- Text passage -
-.-.-
Of these, fault/failure forecasting techniques have received widespread attention with the development of software reliability growth models [6]. These models capture the process of fault detection and removal during the testing phase in order to forecast failure occurrences and hence software reliability during the operational phase. Many of these models have been encapsulated into tools [32] like SMERFS, AT&T SRE Toolkit, SoRel, CASRE [31], RAT [28], M-élopée [45]. The problem with applying such tools effectively towards improving the quality of software is that they need data about the failures detected during the testing phase in order to estimate software reliability model parameters. Thus they assess reliability very late in the life-cycle of the software, and it may be too costly to take remedial actions if the software does not meet the desired reliability objective. Also, these tools do not take into account the architecture of the software. Though some techniques have been proposed [22], [25], [36], [40] to perform architecture-based software reliability prediction, there is no special purpose tool available yet. Thus, there is a need for a tool that can track the quality of a software product and provide insights throughout the life-cycle of the software. In this paper we present the high level design of a tool which provides a unified framework encompassing several techniques to monitor the reliability of a software product during the entire software development process.
-.-.-
- Stored data entries -
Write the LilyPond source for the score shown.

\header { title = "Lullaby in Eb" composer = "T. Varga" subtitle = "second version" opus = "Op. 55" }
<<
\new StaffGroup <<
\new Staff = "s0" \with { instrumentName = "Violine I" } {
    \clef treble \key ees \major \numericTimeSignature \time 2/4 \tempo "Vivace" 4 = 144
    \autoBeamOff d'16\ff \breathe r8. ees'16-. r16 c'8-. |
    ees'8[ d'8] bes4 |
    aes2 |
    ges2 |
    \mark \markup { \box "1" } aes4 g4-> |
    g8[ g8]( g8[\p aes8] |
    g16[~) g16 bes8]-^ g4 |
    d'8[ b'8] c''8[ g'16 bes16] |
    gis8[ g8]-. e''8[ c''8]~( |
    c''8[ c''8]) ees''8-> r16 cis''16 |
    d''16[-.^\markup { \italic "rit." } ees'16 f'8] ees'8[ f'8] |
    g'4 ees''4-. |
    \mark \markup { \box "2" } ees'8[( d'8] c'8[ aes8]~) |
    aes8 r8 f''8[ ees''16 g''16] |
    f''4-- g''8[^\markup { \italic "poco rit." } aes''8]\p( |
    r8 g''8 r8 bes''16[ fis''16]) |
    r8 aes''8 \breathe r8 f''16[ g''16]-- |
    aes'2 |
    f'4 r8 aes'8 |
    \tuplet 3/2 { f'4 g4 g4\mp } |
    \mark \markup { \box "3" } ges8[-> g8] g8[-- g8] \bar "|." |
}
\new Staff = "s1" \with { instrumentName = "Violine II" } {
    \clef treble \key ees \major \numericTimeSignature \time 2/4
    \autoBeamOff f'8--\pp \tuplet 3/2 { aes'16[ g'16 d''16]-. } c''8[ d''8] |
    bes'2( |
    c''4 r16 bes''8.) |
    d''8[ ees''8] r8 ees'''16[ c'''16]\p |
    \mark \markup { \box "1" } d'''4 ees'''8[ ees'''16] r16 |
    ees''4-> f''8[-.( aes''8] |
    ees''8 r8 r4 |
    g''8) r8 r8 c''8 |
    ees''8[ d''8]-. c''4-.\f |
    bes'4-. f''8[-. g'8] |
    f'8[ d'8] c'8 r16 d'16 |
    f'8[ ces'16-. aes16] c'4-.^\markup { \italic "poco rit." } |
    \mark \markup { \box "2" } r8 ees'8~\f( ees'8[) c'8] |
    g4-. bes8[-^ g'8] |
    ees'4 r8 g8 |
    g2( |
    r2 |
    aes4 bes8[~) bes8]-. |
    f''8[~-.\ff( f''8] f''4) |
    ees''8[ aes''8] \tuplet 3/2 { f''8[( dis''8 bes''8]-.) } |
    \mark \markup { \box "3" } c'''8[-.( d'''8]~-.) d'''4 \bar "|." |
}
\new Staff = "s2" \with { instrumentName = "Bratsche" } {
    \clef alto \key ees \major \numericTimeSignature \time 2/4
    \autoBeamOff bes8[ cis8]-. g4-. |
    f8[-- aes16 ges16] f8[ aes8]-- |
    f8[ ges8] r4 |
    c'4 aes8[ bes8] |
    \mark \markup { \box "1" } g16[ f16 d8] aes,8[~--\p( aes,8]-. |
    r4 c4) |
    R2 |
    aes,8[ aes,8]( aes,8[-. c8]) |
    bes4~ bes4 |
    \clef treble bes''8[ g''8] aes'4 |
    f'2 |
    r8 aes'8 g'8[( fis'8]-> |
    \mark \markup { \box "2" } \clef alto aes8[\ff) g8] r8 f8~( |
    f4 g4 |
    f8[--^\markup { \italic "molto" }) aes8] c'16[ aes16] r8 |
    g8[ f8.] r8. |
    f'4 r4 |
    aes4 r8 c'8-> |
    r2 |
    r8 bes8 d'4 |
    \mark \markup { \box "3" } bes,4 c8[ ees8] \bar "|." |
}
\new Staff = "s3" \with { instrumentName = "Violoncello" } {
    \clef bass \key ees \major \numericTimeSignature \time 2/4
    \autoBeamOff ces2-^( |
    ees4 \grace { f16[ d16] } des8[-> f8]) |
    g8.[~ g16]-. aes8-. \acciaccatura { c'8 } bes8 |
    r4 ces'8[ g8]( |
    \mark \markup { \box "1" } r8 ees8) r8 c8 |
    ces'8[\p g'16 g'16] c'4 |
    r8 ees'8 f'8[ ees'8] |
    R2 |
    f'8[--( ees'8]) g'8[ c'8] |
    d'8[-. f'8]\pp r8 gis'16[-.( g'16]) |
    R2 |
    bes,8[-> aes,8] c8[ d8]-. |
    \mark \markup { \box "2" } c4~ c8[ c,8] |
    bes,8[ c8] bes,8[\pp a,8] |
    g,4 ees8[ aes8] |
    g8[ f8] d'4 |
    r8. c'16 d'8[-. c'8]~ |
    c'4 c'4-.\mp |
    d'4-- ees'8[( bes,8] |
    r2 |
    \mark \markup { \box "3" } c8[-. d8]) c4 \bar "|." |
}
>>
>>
-.-.-
Continue the passage on software reliability prediction tools, starting after its final sentence.

- Written reply -
The rest of the paper is organized as follows: in Section 2 we provide the motivation for a new tool. Section 3 presents the high-level design of SREPT. Section 4 provides an illustration of the use of SREPT in estimating software reliability. In Section 5 we comment on SREPT’s expected impact in the area of software reliability estimation and prediction. Section 6 concludes the paper by summarizing the features of SREPT that are presented in this paper.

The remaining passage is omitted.